5. The registrant’s other certifying officer and I have disclosed, based on our most recent evaluation of internal control over financial reporting, to the registrant’s auditors and the audit committee of the registrant’s board of directors (or persons performing the equivalent functions):

(a) All significant deficiencies and material weaknesses in the design or operation of internal control over financial reporting which are reasonably likely to adversely affect the registrant’s ability to record, process, summarize and report financial information; and

(b) Any fraud, whether or not material, that involves management or other employees who have a significant role in the registrant’s internal control over financial reporting.

Date: August 8, 2011
By:
/s/ JOHN Y. CALOZ
 
   
John Y. Caloz
 
   
Chief Financial Officer
 
       

 
Exhibit 32.1

Certification of Chief Executive Officer

Pursuant to 18 U.S.C. 1350, as adopted pursuant to Section 906 of the Sarbanes-Oxley Act of 2002, the undersigned officer of CytRx Corporation (the “Company”) hereby certifies based on his knowledge that:

(i) the accompanying Quarterly Report on Form 10-Q of the Company for the period ended June 30, 2011 as filed with the Securities and Exchange Commission on the date hereof (the “Report”) fully complies with the requirements of Section 13(a) or Section 15(d), as applicable, of the Securities Exchange Act of 1934, as amended; and

(ii) the information contained in the Report fairly presents, in all material respects, the financial condition and results of operations of the Company as of and for the periods covered in the Report.

Date: August 8, 2011
By:
/s/ STEVEN A. KRIEGSMAN
 
   
Steven A. Kriegsman
 
   
Chief Executive Officer
 
       


A signed original of this written statement required by Section 906 of the Sarbanes-Oxley Act of 2002 (Section 906), or other document authenticating, acknowledging, or otherwise adopting the signature that appears in typed form within the electronic version of this written statement required by Section 906, has been provided to CytRx Corporation and will be retained by CytRx Corporation and furnished to the Securities and Exchange Commission or its staff upon request.
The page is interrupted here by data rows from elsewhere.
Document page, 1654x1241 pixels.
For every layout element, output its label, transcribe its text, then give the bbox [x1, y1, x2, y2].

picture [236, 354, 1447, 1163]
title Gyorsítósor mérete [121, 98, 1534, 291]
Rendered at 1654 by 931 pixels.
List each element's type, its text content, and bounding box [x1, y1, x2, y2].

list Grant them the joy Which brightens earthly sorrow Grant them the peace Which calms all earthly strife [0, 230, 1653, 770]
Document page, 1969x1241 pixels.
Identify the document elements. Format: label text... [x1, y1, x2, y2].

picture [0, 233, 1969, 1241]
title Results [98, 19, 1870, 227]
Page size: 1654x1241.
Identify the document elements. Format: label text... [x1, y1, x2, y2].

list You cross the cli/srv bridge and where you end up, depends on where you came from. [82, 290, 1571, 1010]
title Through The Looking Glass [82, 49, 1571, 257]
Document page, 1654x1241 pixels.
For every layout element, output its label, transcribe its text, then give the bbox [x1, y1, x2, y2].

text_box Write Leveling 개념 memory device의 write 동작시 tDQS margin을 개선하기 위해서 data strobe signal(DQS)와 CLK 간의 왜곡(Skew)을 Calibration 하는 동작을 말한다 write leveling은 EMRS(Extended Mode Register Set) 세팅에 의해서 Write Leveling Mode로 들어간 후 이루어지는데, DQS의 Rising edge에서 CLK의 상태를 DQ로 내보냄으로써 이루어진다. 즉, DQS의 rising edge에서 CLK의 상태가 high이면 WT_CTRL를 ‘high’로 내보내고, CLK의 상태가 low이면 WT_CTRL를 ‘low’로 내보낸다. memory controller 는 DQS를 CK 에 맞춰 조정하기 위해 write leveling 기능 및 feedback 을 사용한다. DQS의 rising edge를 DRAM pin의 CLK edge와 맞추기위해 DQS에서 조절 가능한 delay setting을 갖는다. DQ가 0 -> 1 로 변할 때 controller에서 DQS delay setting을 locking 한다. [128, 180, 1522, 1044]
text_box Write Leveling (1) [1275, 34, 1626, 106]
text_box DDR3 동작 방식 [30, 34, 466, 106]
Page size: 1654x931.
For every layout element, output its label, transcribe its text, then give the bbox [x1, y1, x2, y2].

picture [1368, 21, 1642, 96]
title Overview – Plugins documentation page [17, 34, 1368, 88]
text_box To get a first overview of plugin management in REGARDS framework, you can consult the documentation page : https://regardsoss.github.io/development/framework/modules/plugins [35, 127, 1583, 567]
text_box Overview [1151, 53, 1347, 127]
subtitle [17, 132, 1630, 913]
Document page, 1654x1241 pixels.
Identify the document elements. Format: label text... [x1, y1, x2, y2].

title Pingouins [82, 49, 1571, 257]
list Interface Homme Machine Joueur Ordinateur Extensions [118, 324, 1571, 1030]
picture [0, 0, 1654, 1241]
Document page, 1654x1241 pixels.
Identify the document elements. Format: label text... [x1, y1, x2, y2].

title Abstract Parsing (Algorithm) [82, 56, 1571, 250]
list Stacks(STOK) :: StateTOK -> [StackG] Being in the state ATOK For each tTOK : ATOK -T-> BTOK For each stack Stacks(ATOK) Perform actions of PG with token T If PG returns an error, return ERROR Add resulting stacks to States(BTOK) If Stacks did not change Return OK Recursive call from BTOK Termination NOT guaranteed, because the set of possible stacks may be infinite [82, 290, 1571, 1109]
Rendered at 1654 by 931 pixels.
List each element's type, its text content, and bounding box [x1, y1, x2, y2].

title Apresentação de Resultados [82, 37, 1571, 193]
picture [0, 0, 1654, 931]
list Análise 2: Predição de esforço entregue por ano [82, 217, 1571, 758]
The foregoing certification is being furnished to the Securities and Exchange Commission as an Exhibit to the Form 10-Q and shall not be considered filed as part of the Form 10-Q.
 
Exhibit 32.2

Certification of Chief Financial Officer

Pursuant to 18 U.S.C. 1350, as adopted pursuant to Section 906 of the Sarbanes-Oxley Act of 2002, the undersigned officer of CytRx Corporation (the “Company”) hereby certifies based on his knowledge that:

(i) the accompanying Quarterly Report on Form 10-Q of the Company for the period ended June 30, 2011 as filed with the Securities and Exchange Commission on the date hereof (the “Report”) fully complies with the requirements of Section 13(a) or Section 15(d), as applicable, of the Securities Exchange Act of 1934, as amended; and

(ii) the information contained in the Report fairly presents, in all material respects, the financial condition and results of operations of the Company as of and for the periods covered in the Report.

Date: August 8, 2011
By:
/s/ JOHN Y. CALOZ
 
   
John Y. Caloz
 
   
Chief Financial Officer
 
       


A signed original of this written statement required by Section 906 of the Sarbanes-Oxley Act of 2002 (Section 906), or other document authenticating, acknowledging, or otherwise adopting the signature that appears in typed form within the electronic version of this written statement required by Section 906, has been provided to CytRx Corporation and will be retained by CytRx Corporation and furnished to the Securities and Exchange Commission or its staff upon request.

The foregoing certification is being furnished to the Securities and Exchange Commission as an Exhibit to the Form 10-Q and shall not be considered filed as part of the Form 10-Q.